The reports did not confirm whether the waterway had been fully reopened. Additionally, the semi-official Fars news agency reported plans for a joint exercise on Thursday.

“With a deal looking increasingly difficult to reach, it also means it will be more challenging to find a route to de-escalation, especially following the US military build-up we have seen in the region,” Warren Patterson, head of commodities strategy at ING Group, said in a note.

“And if de-escalation is not possible, the key question will then be what type of action the US takes and how Iran responds to this,” Patterson said.

The US has deployed warships near Iran, with Vice President J.D. Vance stating Washington is considering ending diplomatic engagement with Tehran.

While some progress was made at the Geneva talks this week, the White House noted differences remain and expects more details from Tehran.

Gold and silver rebound

Gold and silver prices increased as investors kept an eye on US-Iran tensions.

Furthermore, a dip in US jobless claims, which indicated a stable labor market, all while anticipating inflation data scheduled for release later this week.

However, rising geopolitical tensions between the US and Iran overshadowed the hawkish tone from the Fed and robust economic data.

Prices were supported due to a rise in safe-haven demand for both gold and silver.

Meanwhile, Federal Reserve policymakers were united in their decision to keep interest rates unchanged, as indicated by the January minutes released on Wednesday.

However, they were divided on the future direction of policy: some were open to rate hikes if inflation remains elevated, while others favored cuts if price pressures ease.

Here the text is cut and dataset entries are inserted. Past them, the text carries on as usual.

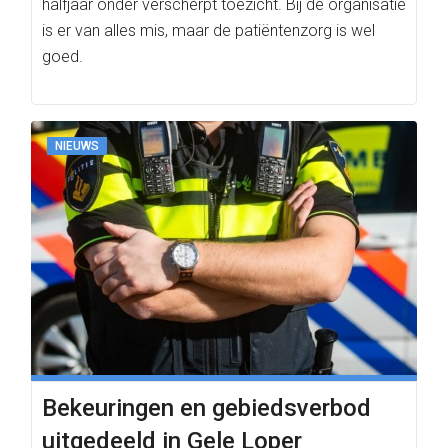
halfjaar onder verscherpt toezicht. Bij de organisatie
is er van alles mis, maar de patiëntenzorg is wel
goed.
NIEUWS
Bekeuringen en gebiedsverbod
uitgedeeld in Gele Loper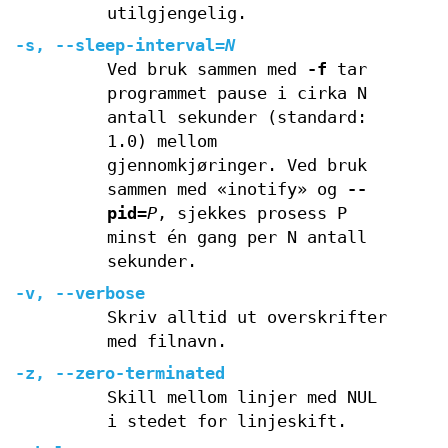
utilgjengelig.
-s
,
--sleep-interval
=
N
Ved bruk sammen med
-f
tar
programmet pause i cirka N
antall sekunder (standard:
1.0) mellom
gjennomkjøringer. Ved bruk
sammen med «inotify» og
--
pid
=
P
, sjekkes prosess P
minst én gang per N antall
sekunder.
-v
,
--verbose
Skriv alltid ut overskrifter
med filnavn.
-z
,
--zero-terminated
Skill mellom linjer med NUL
i stedet for linjeskift.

This comes as Thursday’s economic data reinforces the labor market's strength.

US weekly jobless claims dropped to 206,000 in the week ending February 14, a figure significantly lower than the anticipated 225,000 and consistent with the robust non-farm payrolls report from the previous week.

Investors are now focused on the December Personal Consumption Expenditures (PCE) report, the Fed's preferred inflation metric, due on Friday.

This report is expected to provide further insights into the central bank's likely policy trajectory.

“Overall, gold continues to consolidate following its parabolic blow-off top and subsequent plunge. This consolidation is helping the daily MACD to pull back to more reasonable levels, having been very overbought,” said David Morrison, senior market analyst at Trade Nation.

“This looks like a positive development from a bullish perspective. However, the bulls should be concerned that gold has struggled to hold above $5,000 per ounce."

Silver remains vulnerable to further selling, despite its daily MACD, which had sharply dropped from extremely overbought levels, beginning to curl up.

This suggests initial upside momentum is building, a constructive sign for bulls, Morrison said.

At the time of writing, the gold contract on COMEX was at $5,033.70 per ounce, up 0.5%, while silver was at $78.495 per ounce, up 1.1% from the previous close.